**WORK INSTRUCTION:** Output the records exactly, with no line skipped.

**SOURCE DATA:**
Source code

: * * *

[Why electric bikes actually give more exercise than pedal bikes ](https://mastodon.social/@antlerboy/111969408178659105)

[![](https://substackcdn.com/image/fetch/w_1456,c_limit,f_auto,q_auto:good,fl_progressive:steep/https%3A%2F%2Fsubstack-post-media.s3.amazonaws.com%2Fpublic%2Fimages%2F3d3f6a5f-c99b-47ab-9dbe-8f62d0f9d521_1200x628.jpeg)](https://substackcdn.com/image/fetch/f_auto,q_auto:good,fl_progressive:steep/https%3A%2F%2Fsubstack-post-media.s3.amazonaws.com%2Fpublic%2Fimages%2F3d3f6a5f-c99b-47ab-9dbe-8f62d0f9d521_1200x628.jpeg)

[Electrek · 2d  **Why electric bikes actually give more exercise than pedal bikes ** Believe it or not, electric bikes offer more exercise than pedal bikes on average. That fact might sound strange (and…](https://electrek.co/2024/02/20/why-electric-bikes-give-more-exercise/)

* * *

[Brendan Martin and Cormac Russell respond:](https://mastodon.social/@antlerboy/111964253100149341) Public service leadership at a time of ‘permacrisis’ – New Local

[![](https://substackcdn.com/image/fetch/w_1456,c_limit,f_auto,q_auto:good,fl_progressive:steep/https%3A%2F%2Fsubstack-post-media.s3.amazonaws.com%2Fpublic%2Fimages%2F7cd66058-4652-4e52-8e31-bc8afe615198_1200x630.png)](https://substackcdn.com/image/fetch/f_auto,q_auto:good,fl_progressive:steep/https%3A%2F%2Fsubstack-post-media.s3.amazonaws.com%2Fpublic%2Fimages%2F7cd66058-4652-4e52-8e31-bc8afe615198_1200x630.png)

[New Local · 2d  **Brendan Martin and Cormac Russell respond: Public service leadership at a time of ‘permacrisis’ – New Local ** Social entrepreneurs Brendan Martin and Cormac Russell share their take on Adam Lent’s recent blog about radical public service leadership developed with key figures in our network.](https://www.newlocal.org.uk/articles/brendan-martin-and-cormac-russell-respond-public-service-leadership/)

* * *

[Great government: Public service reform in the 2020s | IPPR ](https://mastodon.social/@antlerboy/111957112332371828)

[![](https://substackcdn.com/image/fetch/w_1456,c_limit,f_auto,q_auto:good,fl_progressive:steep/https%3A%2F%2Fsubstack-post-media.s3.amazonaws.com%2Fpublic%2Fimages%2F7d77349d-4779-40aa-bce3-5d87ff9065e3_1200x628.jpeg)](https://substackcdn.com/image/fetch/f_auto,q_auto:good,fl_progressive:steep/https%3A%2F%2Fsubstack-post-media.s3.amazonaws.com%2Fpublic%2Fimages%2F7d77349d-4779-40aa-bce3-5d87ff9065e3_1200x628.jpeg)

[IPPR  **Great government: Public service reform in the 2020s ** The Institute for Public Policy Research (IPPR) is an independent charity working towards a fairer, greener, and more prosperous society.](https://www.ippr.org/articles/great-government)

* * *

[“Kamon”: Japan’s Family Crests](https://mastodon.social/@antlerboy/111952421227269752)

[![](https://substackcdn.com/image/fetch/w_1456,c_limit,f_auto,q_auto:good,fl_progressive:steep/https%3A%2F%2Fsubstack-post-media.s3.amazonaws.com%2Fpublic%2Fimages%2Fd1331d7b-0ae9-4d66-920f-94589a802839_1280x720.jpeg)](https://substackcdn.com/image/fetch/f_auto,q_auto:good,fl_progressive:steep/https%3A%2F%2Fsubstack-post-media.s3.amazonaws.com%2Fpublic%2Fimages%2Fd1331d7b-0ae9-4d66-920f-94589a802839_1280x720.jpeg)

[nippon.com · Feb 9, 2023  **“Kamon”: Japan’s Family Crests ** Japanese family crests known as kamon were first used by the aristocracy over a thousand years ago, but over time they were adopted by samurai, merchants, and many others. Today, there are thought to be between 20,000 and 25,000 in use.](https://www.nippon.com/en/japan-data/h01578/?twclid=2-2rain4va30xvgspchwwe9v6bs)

**TASK SOLUTION:**
Source code

: * * *

[Why electric bikes actually give more exercise than pedal bikes ](https://mastodon.social/@antlerboy/111969408178659105)

[![](https://substackcdn.com/image/fetch/w_1456,c_limit,f_auto,q_auto:good,fl_progressive:steep/https%3A%2F%2Fsubstack-post-media.s3.amazonaws.com%2Fpublic%2Fimages%2F3d3f6a5f-c99b-47ab-9dbe-8f62d0f9d521_1200x628.jpeg)](https://substackcdn.com/image/fetch/f_auto,q_auto:good,fl_progressive:steep/https%3A%2F%2Fsubstack-post-media.s3.amazonaws.com%2Fpublic%2Fimages%2F3d3f6a5f-c99b-47ab-9dbe-8f62d0f9d521_1200x628.jpeg)

[Electrek · 2d  **Why electric bikes actually give more exercise than pedal bikes ** Believe it or not, electric bikes offer more exercise than pedal bikes on average. That fact might sound strange (and…](https://electrek.co/2024/02/20/why-electric-bikes-give-more-exercise/)

* * *

[Brendan Martin and Cormac Russell respond:](https://mastodon.social/@antlerboy/111964253100149341) Public service leadership at a time of ‘permacrisis’ – New Local

[![](https://substackcdn.com/image/fetch/w_1456,c_limit,f_auto,q_auto:good,fl_progressive:steep/https%3A%2F%2Fsubstack-post-media.s3.amazonaws.com%2Fpublic%2Fimages%2F7cd66058-4652-4e52-8e31-bc8afe615198_1200x630.png)](https://substackcdn.com/image/fetch/f_auto,q_auto:good,fl_progressive:steep/https%3A%2F%2Fsubstack-post-media.s3.amazonaws.com%2Fpublic%2Fimages%2F7cd66058-4652-4e52-8e31-bc8afe615198_1200x630.png)

[New Local · 2d  **Brendan Martin and Cormac Russell respond: Public service leadership at a time of ‘permacrisis’ – New Local ** Social entrepreneurs Brendan Martin and Cormac Russell share their take on Adam Lent’s recent blog about radical public service leadership developed with key figures in our network.](https://www.newlocal.org.uk/articles/brendan-martin-and-cormac-russell-respond-public-service-leadership/)

* * *

[Great government: Public service reform in the 2020s | IPPR ](https://mastodon.social/@antlerboy/111957112332371828)

[![](https://substackcdn.com/image/fetch/w_1456,c_limit,f_auto,q_auto:good,fl_progressive:steep/https%3A%2F%2Fsubstack-post-media.s3.amazonaws.com%2Fpublic%2Fimages%2F7d77349d-4779-40aa-bce3-5d87ff9065e3_1200x628.jpeg)](https://substackcdn.com/image/fetch/f_auto,q_auto:good,fl_progressive:steep/https%3A%2F%2Fsubstack-post-media.s3.amazonaws.com%2Fpublic%2Fimages%2F7d77349d-4779-40aa-bce3-5d87ff9065e3_1200x628.jpeg)

[IPPR  **Great government: Public service reform in the 2020s ** The Institute for Public Policy Research (IPPR) is an independent charity working towards a fairer, greener, and more prosperous society.](https://www.ippr.org/articles/great-government)

* * *

[“Kamon”: Japan’s Family Crests](https://mastodon.social/@antlerboy/111952421227269752)

[![](https://substackcdn.com/image/fetch/w_1456,c_limit,f_auto,q_auto:good,fl_progressive:steep/https%3A%2F%2Fsubstack-post-media.s3.amazonaws.com%2Fpublic%2Fimages%2Fd1331d7b-0ae9-4d66-920f-94589a802839_1280x720.jpeg)](https://substackcdn.com/image/fetch/f_auto,q_auto:good,fl_progressive:steep/https%3A%2F%2Fsubstack-post-media.s3.amazonaws.com%2Fpublic%2Fimages%2Fd1331d7b-0ae9-4d66-920f-94589a802839_1280x720.jpeg)

[nippon.com · Feb 9, 2023  **“Kamon”: Japan’s Family Crests ** Japanese family crests known as kamon were first used by the aristocracy over a thousand years ago, but over time they were adopted by samurai, merchants, and many others. Today, there are thought to be between 20,000 and 25,000 in use.](https://www.nippon.com/en/japan-data/h01578/?twclid=2-2rain4va30xvgspchwwe9v6bs)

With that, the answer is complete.